The desired output is:

benchmarks collect_env.py Dockerfile docs LICENSE pyproject.toml requirements-common.txt requirements-dev.txt rocm_patch vllm
cmake CONTRIBUTING.md Dockerfile.cpu examples MANIFEST.in README.md requirements-cpu.txt requirements-neuron.txt setup.py
CMakeLists.txt csrc Dockerfile.rocm

The vLLM project directory consists of the following Dockerfile resources:

Dockerfile: It is the main startup context for the vLLM library with access to NVIDIA GPU systems.
Dockerfile.cpu: Mainly comprises the vLLM build context for CPU systems.
Dockerfile.rocm: It usually includes the context for AMD GPU systems.

Hence, you can now leverage the mentioned resources for creating a GPU or CPU system container image.

For CPU Systems

To build a new vLLM container image using Dockerfile.cpu, follow the steps mentioned below, ensuring that it is inclusive of all of the relevant packages and dependencies for CPU-based systems.

Step 1: Build a new container image using Dockerfile.cpu with all the files in the project working directory. Replace vllm-image with your new image name.

docker build -f Dockerfile -t vllm-gpu-image

Step 2: View all the Docker images on the server and ensure that new vllm-gpu-image is available.

docker images

The output is:

REPOSITORY        TAG       IMAGE ID       CREATED       SIZE
vllm-gpu-image   latest    bf92416d18b4   8 hours ago   8.88GB

Conclusion

Containerizing vLLM is an effective and efficient way to deploy large language models when you are scaling across environments that need portability and consistency.
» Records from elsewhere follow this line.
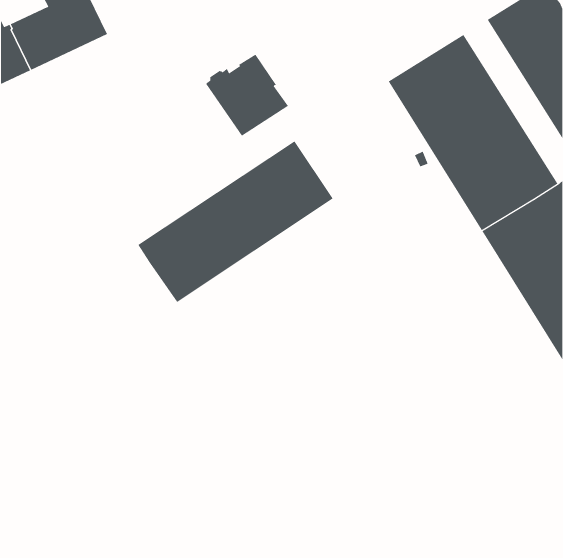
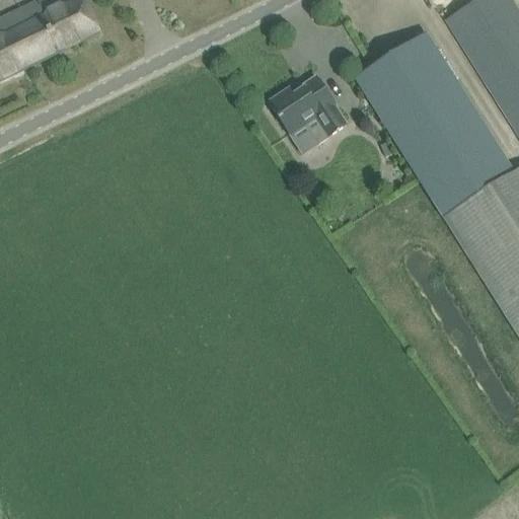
building: [205,54,289,137] -> [271,75,348,151]
building: [137,141,334,303] -> none

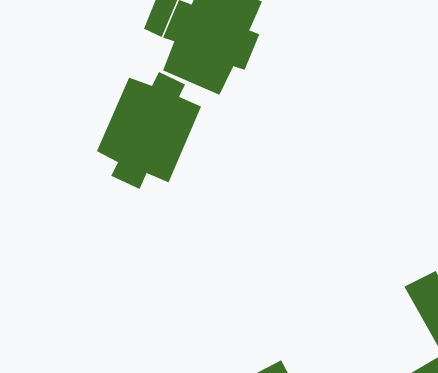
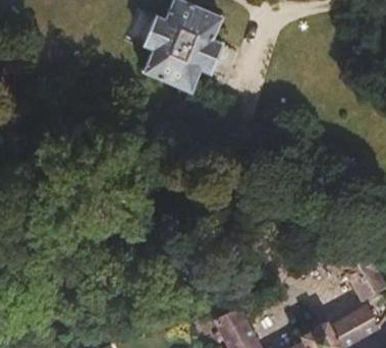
building: [96,71,202,190] -> none

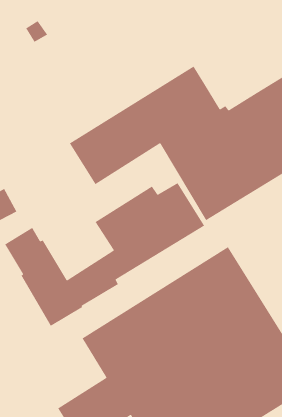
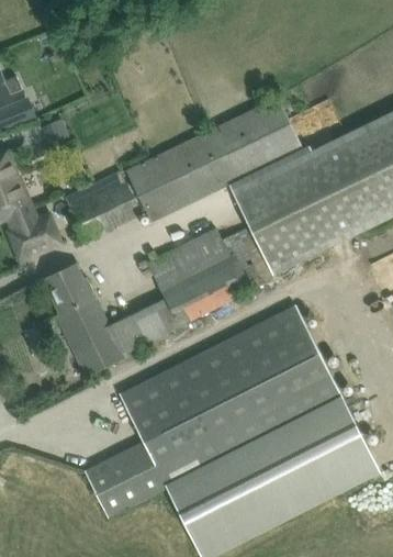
building: none -> [64,181,141,239]

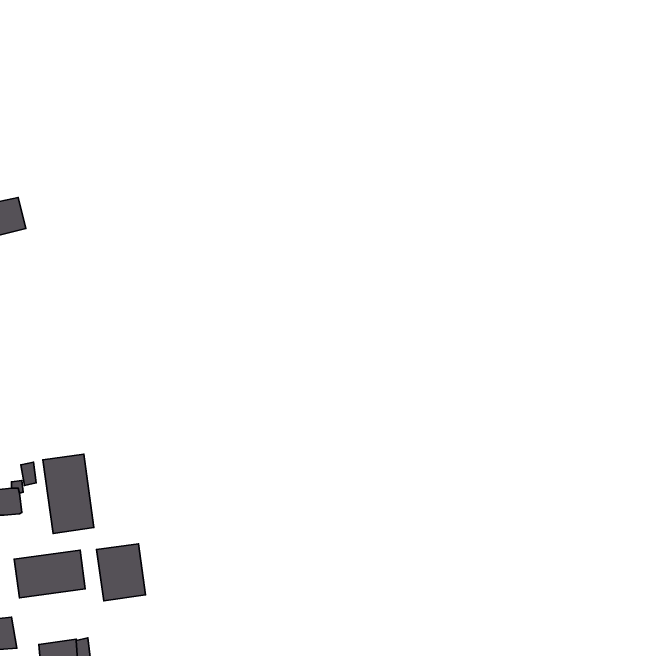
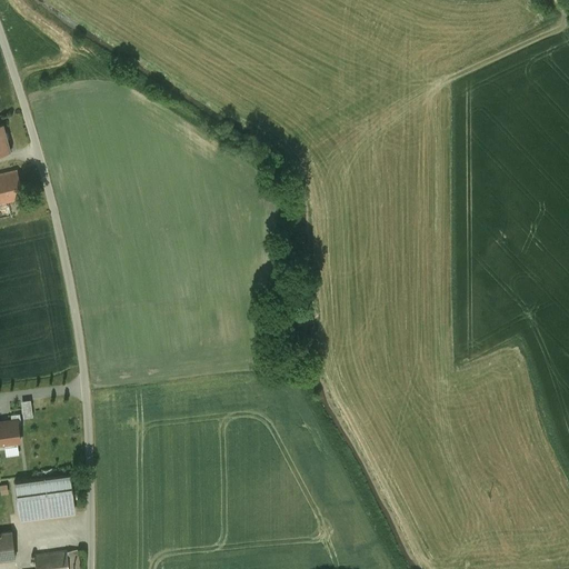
building: [43,454,94,533] -> none
building: [97,544,146,601] -> none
Follow few steps mentioned below:

Configure a CUDA-enabled Docker environment.
Install the underlying system and Python dependencies that vLLM needed.
Build and run a Docker image with GPU support serving LLMs.
Test and validate the deployment of your large language model via real API calls.

This foundational image can now serve as the basis of your LLM inference infrastructure whether you choose to deploy it on a local server, in a cloud instance, or within a container orchestration platform like Kubernetes.

Frequently Asked Questions

What models work with vLLM?
vLLM is compatible with models, such as:

LLaMA / LLaMA 2
Falcon
MPT
GPT-J / GPT-NeoX
OPT

Can I run vLLM on a CPU only machine?
No, vLLM is optimized for GPU inference and requires a CUDA compatible NVIDIA GPU for effective operations.

How do I change the model that is being served in the container?
Update either the command line in your Dockerfile or simply include a new command when executing the container:

docker run --gpus all -p 8000:8000 vllm-container

python -m vllm.entrypoints.api_server --model facebook/opt-1.3b

You could also utilize environment variables or a shell script as the entrypoint.

Is it possible to run multiple models in the same container?
vLLM is designed to serve one model per process, but you can:

Run multiple container processes as separate models.
Use a load balancer or API gateway to route your requests correctly.